Brief: The lines to reproduce from the material below are those from the one containing "index mcp: (784, 1060)" through the one containing "pinky tip: (936, 1042)", both included; write them out exactly and add nothing.

Dataset records:

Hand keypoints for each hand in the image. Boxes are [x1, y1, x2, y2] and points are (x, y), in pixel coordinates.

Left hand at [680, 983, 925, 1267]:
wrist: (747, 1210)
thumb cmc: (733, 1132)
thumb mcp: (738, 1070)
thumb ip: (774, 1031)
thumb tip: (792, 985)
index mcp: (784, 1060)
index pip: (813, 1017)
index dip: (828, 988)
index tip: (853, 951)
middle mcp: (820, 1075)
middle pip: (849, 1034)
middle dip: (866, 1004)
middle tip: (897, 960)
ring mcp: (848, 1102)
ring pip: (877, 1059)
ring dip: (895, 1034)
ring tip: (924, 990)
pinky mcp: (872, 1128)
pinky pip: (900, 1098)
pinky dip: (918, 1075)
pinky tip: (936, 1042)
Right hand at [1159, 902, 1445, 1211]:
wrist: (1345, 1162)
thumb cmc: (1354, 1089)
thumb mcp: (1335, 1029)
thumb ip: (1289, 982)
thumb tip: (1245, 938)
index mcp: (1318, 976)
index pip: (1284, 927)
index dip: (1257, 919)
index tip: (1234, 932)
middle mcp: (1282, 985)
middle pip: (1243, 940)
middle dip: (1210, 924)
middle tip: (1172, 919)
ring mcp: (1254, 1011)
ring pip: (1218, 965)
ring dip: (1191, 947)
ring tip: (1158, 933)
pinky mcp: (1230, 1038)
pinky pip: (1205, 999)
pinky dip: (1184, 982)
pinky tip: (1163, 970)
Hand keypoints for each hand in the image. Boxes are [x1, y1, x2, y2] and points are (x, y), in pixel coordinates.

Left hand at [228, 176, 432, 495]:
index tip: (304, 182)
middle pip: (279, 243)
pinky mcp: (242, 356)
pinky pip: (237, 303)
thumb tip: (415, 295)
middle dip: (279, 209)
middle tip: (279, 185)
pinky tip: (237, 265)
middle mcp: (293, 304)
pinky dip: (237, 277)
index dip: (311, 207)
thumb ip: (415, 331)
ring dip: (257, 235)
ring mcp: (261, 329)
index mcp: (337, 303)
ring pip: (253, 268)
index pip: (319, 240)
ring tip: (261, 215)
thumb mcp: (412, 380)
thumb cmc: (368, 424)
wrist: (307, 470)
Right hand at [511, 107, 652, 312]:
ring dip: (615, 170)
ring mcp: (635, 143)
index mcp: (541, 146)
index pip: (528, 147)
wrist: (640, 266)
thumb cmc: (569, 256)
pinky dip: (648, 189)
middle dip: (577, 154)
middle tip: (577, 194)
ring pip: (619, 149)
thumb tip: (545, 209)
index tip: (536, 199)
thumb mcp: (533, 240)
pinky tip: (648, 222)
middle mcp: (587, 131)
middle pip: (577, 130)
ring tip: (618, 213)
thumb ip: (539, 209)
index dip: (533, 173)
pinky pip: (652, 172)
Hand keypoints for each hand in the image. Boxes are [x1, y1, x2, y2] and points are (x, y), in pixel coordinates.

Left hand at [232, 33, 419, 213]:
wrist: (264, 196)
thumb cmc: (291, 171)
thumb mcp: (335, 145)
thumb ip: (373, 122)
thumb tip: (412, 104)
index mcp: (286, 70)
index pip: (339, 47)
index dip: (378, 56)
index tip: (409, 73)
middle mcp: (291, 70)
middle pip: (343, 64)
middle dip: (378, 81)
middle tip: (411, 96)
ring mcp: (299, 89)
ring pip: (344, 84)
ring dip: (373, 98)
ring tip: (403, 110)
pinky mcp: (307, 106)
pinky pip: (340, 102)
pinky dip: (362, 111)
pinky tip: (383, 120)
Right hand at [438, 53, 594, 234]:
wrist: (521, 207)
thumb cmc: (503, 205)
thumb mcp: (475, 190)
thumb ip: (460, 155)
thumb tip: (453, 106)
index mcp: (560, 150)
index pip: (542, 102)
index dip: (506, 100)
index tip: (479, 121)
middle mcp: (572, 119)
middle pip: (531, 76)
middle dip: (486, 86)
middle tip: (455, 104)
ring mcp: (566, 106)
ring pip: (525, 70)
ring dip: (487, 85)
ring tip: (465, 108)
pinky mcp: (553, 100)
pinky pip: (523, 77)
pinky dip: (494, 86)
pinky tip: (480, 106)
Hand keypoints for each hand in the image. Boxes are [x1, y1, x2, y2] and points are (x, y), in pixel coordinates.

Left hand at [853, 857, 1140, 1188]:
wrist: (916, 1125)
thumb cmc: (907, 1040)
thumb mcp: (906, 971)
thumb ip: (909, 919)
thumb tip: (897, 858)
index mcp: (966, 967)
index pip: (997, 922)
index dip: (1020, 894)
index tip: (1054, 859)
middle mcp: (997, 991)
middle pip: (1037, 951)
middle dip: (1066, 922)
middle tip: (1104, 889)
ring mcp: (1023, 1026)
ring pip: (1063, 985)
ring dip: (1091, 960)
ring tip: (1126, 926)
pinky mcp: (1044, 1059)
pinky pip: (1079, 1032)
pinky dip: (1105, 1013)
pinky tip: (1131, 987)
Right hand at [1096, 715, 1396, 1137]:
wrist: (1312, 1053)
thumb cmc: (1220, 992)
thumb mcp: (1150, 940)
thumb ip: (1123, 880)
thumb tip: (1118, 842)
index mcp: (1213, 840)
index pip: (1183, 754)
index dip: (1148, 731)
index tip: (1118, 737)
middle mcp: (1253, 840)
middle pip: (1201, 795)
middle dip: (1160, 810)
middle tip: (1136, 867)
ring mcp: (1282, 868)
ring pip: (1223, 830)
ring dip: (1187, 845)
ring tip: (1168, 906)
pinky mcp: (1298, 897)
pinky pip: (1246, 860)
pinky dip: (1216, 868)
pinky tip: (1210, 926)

Problem solution:
index mcp: (784, 1060)
index pip: (813, 1017)
index dip: (828, 988)
index tip: (853, 951)
middle mcp: (820, 1075)
middle pip: (849, 1034)
middle dip: (866, 1004)
middle tip: (897, 960)
ring mcp: (848, 1102)
ring pip: (877, 1059)
ring dip: (895, 1034)
ring tip: (924, 990)
pinky mcp: (872, 1128)
pinky pip: (900, 1098)
pinky dip: (918, 1075)
pinky tip: (936, 1042)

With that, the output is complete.